# Assigned task 1
Based on the passage about the tumbling class, tell whether each statement agrees with it. For each, give yes or no and quote the words that decide it. (a) Fiona uses her talker to say her name. (b) The narrator watches the class from the glass-windowed area. (c) The girl standing out of line fills the space behind Fiona.

After some hesitation and a brief “will she be welcomed?” conversation with the teacher, I sign Fiona and her sister up for Pre-K Tumbling class. Fiona is a walking, miniature willow tree. Her limbs are thin. Her gait is unstable. Each year her school must write a manual on how to teach her. The gymnastics teacher and I decide I should forego the studio’s glass-windowed watching area, where the parents usually stay, and head out to the gym to help my girl.

Profile of Fiona standing on a hula hoop on a cobalt blue tumbling floor.
In our first class, the kids stand in a circle to introduce themselves. I hold Fiona’s talker up, and with it she says her name. Then the kids line up for handstands and somersaults and backbends. Fiona is smiling, giddy, eager to let the teacher thrust her upside-down and right-side-up, although she can’t do the moves herself. She’s a good listener, though. “Touch your chin,” the teacher calls when she needs everyone’s attention, and my kid does.
Next, the little students all take several bouncing trips down the length of a long trampoline. The other kids are stocky and firm and cannot be easily pushed over. They hurl head-first onto the long trampoline and bounce high, claiming their fates of loft and air and flight. When it’s Fiona’s turn, she walks on feet the size of baby sparrows, confused about why she can’t take off. But she is here, happy, giggling as she gets off the tramp. I think perhaps this is a success.
At the end of class, the children are asked to make a choo-choo train by each putting their hands on the shoulders of the kid in front of them. The train lines up ahead of Fiona, and it lines up behind her, and she’s standing in a gap in the center. I help her put her hands on the shoulders of the kid in front. One girl is not in line, and a teacher asks the girl to join, nodding to the wide open space behind Fiona. The girl looks at Fiona with a hint of pre-k disgust and shakes her head. “You don’t want to join the line?” asks the teacher. The kid shakes her head no and backs away from my daughter.
Then the little kids call out “choo-choo” and walk toward their parents in a linked line, except behind my daughter, where the train has been broken.

# Assigned task 2
In the records, copy out word for word every line from the one containing "More than just hotels" through the last line of the records. Omit the pictures.

# Provided material
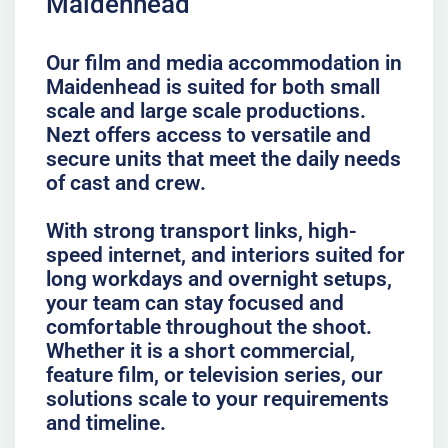
Maidenhead
Our film and media accommodation in
Maidenhead is suited for both small
scale and large scale productions.
Nezt offers access to versatile and
secure units that meet the daily needs
of cast and crew.
With strong transport links, high-
speed internet, and interiors suited for
long workdays and overnight setups,
your team can stay focused and
comfortable throughout the shoot.
Whether it is a short commercial,
feature film, or television series, our
solutions scale to your requirements
and timeline.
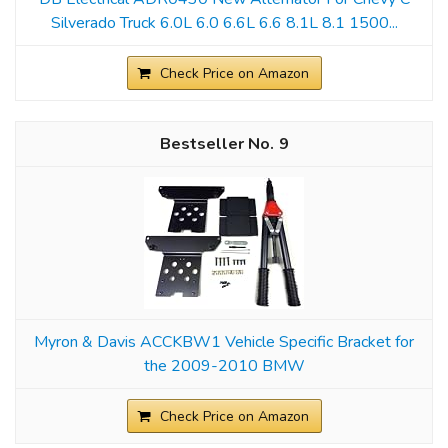
Silverado Truck 6.0L 6.0 6.6L 6.6 8.1L 8.1 1500...
Check Price on Amazon
9
Myron & Davis ACCKBW1 Vehicle Specific Bracket for
the 2009-2010 BMW
Check Price on Amazon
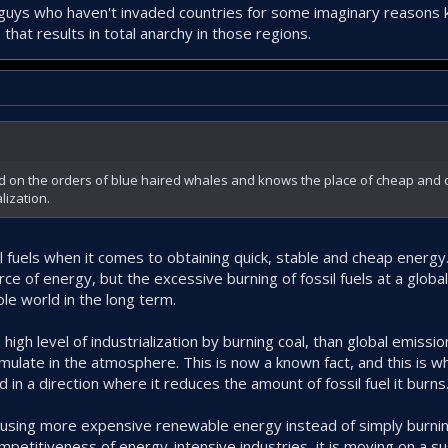
uys who haven't invaded countries for some imaginary reasons ki
that results in total anarchy in those regions.
led on the orders of blue haired whales and knows the place of cheap and
alization.
il fuels when it comes to obtaining quick, stable and cheap energy
e of energy, but the excessive burning of fossil fuels at a global 
e world in the long term.
high level of industrialization by burning coal, than global emissio
umulate in the atmosphere. This is now a known fact, and this is w
 in a direction where it reduces the amount of fossil fuel it burns
f using more expensive renewable energy instead of simply burning
petitiveness of energy-intensive industries, it is moving on a sus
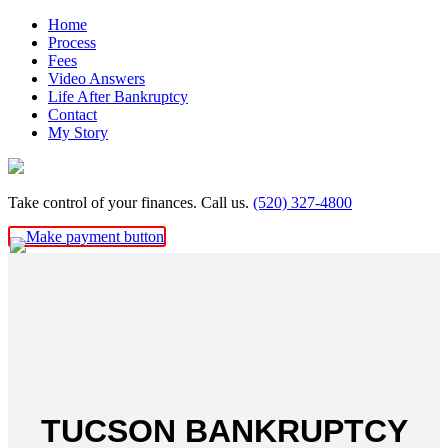
Skip
Home
to
Process
content
Fees
Video Answers
Life After Bankruptcy
Contact
My Story
Take control of your finances. Call us.
(520) 327-4800
TUCSON BANKRUPTCY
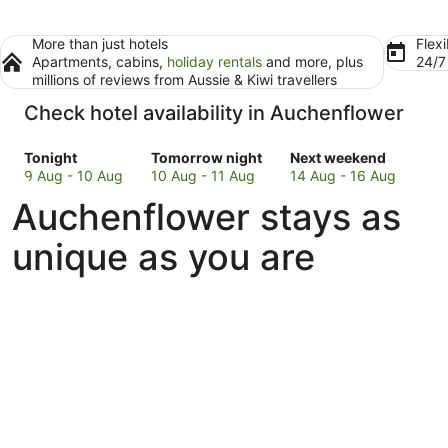
More than just hotels
Flexi
Apartments, cabins,
holiday rentals
and more, plus
24/
millions of reviews from Aussie & Kiwi travellers
Check hotel availability in Auchenflower
Check
Check
Check
Tonight
Tomorrow night
Next weekend
prices
prices
prices
9 Aug - 10 Aug
10 Aug - 11 Aug
14 Aug - 16 Aug
in
in
in
Auchenflower stays as
Auchenflower
Auchenflower
Auchenflower
for
for
for
unique as you are
tonight,
tomorrow
next
9
night,
weekend,
Aug
10
14
-
Aug
Aug
10
-
-
Aug
11
16
Aug
Aug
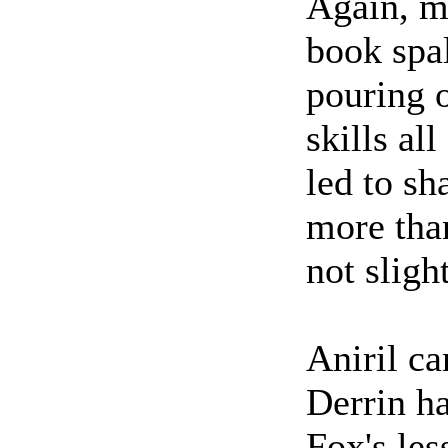
Again, mi
book spal
pouring o
skills al
led to sh
more than
not slig
Aniril c
Derrin ha
Fox's les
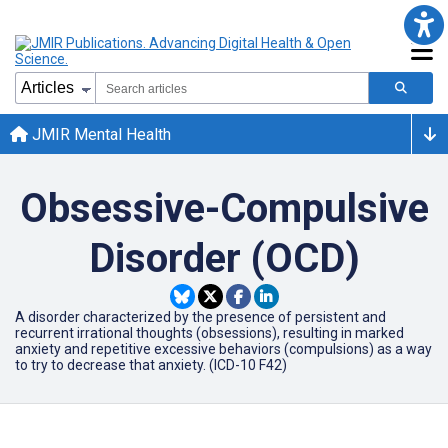
JMIR Mental Health
Obsessive-Compulsive
Disorder (OCD)
A disorder characterized by the presence of persistent and
recurrent irrational thoughts (obsessions), resulting in marked
anxiety and repetitive excessive behaviors (compulsions) as a way
to try to decrease that anxiety. (ICD-10 F42)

# Expected output 1
(a) Yes: "I hold Fiona’s talker up, and with it she says her name."
(b) No: "The gymnastics teacher and I decide I should forego the studio’s glass-windowed watching area, where the parents usually stay, and head out to the gym to help my girl."
(c) No: "The kid shakes her head no and backs away from my daughter."

# Expected output 2
More than just hotels
Flexi
Apartments, cabins,
holiday rentals
and more, plus
24/
millions of reviews from Aussie & Kiwi travellers
Check hotel availability in Auchenflower
Check
Check
Check
Tonight
Tomorrow night
Next weekend
prices
prices
prices
9 Aug - 10 Aug
10 Aug - 11 Aug
14 Aug - 16 Aug
in
in
in
Auchenflower stays as
Auchenflower
Auchenflower
Auchenflower
for
for
for
unique as you are
tonight,
tomorrow
next
9
night,
weekend,
Aug
10
14
-
Aug
Aug
10
-
-
Aug
11
16
Aug
Aug
Again, mi
book spal
pouring o
skills al
led to sh
more than
not slig
Aniril c
Derrin ha
Fox's les
JMIR Mental Health
Obsessive-Compulsive
Disorder (OCD)
A disorder characterized by the presence of persistent and
recurrent irrational thoughts (obsessions), resulting in marked
anxiety and repetitive excessive behaviors (compulsions) as a way
to try to decrease that anxiety. (ICD-10 F42)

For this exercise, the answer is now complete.